Suena el timbre. ¿Ya?, preguntan los chiquillos. A, la más idealista, sale exultante de clase. Se ve capaz transformar el mundo. Z, una alumna marroquí que siempre se queda rezagada, pregunta si cierra al salir. H asiente con la cabeza. No la ha girado para responder. Disimula que estuviera observando algo por la ventana, aunque tiene los ojos cerrados. No quiere que la vean llorar. Aún le quedan varios años de docencia, pero sabe que este 15 de junio, si Creonte no se atiene a razones, habrá sido su última clase de Griego.
Cada uno mira su corral, pero nadie se da cuenta que la extinción de las lenguas clásicas (que seguían siendo lenguas científicas hasta que dejaron de ser lenguas litúrgicas), y de la prima filosofía (me refiero a la metafísica), y del Derecho, y de la moral, y de la educación sin adjetivos, y del hombre mismo, es una consecuencia del coma inducido de la civilización cristiana, que es, no hay otra, la civilización grecorromana.

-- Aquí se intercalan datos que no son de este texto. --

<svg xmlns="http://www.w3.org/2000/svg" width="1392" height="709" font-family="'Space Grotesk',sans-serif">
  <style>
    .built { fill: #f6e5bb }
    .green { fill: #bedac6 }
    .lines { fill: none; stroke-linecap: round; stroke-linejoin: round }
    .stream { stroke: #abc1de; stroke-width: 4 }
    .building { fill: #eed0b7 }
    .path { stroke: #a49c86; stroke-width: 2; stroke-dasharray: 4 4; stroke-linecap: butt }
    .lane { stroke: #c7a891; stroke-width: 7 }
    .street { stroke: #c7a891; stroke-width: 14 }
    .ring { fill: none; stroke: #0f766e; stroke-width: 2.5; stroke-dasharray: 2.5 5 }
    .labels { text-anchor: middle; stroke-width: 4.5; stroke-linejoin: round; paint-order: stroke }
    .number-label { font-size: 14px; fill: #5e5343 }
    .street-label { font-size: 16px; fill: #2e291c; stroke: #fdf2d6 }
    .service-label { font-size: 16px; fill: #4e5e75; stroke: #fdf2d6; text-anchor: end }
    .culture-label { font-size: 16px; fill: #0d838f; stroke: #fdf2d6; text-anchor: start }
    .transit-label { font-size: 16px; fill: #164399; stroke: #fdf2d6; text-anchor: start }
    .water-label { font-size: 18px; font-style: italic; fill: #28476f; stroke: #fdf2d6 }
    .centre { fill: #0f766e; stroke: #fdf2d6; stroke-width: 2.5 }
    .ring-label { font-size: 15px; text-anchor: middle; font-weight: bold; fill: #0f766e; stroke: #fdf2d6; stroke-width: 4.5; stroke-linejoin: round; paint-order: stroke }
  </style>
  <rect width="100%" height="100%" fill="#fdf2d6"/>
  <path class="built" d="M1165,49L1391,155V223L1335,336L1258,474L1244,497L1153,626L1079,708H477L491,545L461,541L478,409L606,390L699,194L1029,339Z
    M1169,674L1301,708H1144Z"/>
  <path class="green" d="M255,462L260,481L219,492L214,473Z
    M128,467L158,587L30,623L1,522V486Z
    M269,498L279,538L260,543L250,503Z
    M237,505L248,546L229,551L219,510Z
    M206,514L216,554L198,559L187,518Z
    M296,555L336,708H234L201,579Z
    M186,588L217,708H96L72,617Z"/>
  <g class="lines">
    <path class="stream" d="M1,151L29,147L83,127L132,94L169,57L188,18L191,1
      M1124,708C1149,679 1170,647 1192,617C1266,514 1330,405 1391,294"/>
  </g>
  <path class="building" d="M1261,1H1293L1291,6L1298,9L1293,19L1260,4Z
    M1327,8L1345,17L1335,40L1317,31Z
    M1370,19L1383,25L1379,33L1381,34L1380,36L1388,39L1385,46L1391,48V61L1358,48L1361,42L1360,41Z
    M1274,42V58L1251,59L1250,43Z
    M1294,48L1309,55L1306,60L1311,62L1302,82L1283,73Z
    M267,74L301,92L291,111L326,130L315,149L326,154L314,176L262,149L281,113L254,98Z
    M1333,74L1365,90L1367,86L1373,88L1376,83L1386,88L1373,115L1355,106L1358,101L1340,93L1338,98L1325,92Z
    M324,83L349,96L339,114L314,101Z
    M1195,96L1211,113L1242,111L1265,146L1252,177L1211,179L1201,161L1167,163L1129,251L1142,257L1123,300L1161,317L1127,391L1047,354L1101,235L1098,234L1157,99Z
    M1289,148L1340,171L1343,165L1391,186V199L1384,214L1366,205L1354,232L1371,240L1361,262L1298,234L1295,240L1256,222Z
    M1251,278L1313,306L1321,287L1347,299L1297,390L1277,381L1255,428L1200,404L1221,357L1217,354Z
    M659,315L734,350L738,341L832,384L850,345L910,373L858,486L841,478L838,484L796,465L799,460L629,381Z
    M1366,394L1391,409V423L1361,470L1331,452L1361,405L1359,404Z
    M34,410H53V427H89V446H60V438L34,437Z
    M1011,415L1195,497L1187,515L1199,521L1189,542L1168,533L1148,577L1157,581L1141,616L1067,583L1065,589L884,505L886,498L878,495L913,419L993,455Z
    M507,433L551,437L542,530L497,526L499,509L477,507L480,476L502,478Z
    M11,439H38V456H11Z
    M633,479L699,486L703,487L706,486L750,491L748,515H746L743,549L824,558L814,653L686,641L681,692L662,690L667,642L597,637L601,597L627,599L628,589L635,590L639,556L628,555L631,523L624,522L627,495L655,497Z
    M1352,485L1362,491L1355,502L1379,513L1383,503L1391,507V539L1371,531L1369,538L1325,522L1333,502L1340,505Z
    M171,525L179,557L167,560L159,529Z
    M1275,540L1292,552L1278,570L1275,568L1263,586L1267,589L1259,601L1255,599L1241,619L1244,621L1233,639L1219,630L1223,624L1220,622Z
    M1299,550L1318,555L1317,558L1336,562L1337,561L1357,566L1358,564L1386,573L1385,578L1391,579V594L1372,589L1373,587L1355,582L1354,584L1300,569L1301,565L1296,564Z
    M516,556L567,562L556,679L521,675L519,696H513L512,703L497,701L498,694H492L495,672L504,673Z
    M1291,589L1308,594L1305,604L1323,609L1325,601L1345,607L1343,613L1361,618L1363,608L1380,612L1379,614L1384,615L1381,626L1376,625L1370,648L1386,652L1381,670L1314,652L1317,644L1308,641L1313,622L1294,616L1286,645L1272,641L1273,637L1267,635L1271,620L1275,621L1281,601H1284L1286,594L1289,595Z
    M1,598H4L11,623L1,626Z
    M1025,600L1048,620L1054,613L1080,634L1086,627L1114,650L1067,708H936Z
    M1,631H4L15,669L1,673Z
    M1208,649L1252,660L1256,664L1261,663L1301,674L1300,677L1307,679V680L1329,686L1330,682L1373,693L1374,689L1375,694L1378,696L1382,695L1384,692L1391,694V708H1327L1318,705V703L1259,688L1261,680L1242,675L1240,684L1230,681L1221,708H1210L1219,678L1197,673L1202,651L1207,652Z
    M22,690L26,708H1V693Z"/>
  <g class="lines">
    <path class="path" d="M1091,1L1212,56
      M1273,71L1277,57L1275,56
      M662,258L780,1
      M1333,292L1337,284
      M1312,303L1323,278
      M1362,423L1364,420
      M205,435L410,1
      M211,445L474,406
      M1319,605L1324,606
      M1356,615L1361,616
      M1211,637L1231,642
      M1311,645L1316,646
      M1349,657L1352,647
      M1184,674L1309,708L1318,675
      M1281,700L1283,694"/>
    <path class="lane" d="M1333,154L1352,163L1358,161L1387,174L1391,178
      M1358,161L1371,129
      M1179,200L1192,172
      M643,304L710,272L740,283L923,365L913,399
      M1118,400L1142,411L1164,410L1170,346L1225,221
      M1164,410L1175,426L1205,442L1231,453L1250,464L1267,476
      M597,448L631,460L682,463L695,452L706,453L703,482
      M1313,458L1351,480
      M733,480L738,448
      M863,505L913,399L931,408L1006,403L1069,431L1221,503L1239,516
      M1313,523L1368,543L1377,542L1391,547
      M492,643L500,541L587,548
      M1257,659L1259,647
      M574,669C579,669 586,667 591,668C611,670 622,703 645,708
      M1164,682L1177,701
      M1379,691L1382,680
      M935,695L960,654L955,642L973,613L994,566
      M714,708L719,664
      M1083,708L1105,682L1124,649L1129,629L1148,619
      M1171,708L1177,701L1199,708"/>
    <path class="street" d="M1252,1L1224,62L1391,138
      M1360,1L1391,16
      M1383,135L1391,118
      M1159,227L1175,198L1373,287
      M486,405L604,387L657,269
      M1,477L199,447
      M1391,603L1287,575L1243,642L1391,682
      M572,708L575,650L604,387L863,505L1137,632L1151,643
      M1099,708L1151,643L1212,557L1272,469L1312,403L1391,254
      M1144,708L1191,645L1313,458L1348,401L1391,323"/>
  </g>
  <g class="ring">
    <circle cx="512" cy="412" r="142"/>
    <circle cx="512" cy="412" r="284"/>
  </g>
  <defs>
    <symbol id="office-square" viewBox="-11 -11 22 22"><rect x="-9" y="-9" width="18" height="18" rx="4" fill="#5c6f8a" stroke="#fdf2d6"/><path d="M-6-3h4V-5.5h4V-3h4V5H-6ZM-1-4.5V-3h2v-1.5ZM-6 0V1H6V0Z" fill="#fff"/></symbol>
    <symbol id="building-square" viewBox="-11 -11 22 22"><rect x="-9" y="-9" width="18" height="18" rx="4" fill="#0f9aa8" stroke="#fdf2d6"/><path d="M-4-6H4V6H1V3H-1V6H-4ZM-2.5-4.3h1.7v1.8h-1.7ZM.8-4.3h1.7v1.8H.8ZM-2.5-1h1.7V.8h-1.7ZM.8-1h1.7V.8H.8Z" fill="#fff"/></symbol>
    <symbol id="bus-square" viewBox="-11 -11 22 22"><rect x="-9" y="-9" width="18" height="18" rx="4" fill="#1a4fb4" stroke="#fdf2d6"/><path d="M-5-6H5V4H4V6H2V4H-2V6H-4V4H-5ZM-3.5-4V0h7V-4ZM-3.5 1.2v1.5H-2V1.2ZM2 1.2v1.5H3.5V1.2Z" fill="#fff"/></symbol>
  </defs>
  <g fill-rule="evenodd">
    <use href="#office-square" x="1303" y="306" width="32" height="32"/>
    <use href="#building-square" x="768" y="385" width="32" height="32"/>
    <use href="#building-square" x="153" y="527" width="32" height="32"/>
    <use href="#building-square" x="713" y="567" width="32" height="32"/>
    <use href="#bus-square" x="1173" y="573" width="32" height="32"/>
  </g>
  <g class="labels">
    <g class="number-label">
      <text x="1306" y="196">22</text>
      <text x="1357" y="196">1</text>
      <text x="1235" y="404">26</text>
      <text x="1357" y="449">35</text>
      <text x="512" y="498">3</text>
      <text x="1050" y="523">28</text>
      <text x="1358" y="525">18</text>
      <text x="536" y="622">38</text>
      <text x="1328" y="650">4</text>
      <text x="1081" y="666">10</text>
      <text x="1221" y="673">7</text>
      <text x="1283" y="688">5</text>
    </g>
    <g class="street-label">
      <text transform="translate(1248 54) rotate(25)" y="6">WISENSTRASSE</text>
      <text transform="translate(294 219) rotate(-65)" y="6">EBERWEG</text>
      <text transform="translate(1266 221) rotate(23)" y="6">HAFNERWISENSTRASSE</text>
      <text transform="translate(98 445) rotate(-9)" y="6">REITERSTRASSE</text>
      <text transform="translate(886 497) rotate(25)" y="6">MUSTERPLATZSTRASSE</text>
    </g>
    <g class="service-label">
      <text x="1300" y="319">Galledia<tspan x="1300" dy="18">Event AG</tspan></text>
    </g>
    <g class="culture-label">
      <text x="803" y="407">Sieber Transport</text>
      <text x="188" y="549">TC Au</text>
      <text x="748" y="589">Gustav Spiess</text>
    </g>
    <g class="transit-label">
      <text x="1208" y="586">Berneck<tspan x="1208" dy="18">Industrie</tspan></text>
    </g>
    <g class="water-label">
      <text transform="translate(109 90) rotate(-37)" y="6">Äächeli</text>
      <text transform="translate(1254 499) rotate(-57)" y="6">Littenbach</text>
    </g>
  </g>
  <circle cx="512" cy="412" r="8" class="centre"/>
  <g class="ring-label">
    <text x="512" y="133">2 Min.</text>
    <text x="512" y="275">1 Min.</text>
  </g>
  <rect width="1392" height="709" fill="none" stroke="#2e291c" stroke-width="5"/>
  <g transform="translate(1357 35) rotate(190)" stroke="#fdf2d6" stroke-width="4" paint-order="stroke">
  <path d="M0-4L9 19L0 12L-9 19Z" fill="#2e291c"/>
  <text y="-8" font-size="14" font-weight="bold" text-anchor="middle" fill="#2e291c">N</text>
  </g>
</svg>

Echar las culpas a los políticos mediocres y al adocenamiento de la sociedad (como si los profesores no lo estuvieran) es un desahogo fácil, pero desatinado. Hay que ir más allá. Como confío poco o nada en la capacidad de reacción del común, los reaccionarios tenemos que hacerlo nosotros mismos y convertir nuestra casa en uno de esos monasterios que guardaban los libros y enseñaban como podían las lenguas y la cultura clásica, mientras los bárbaros asolaban el antiguo imperio.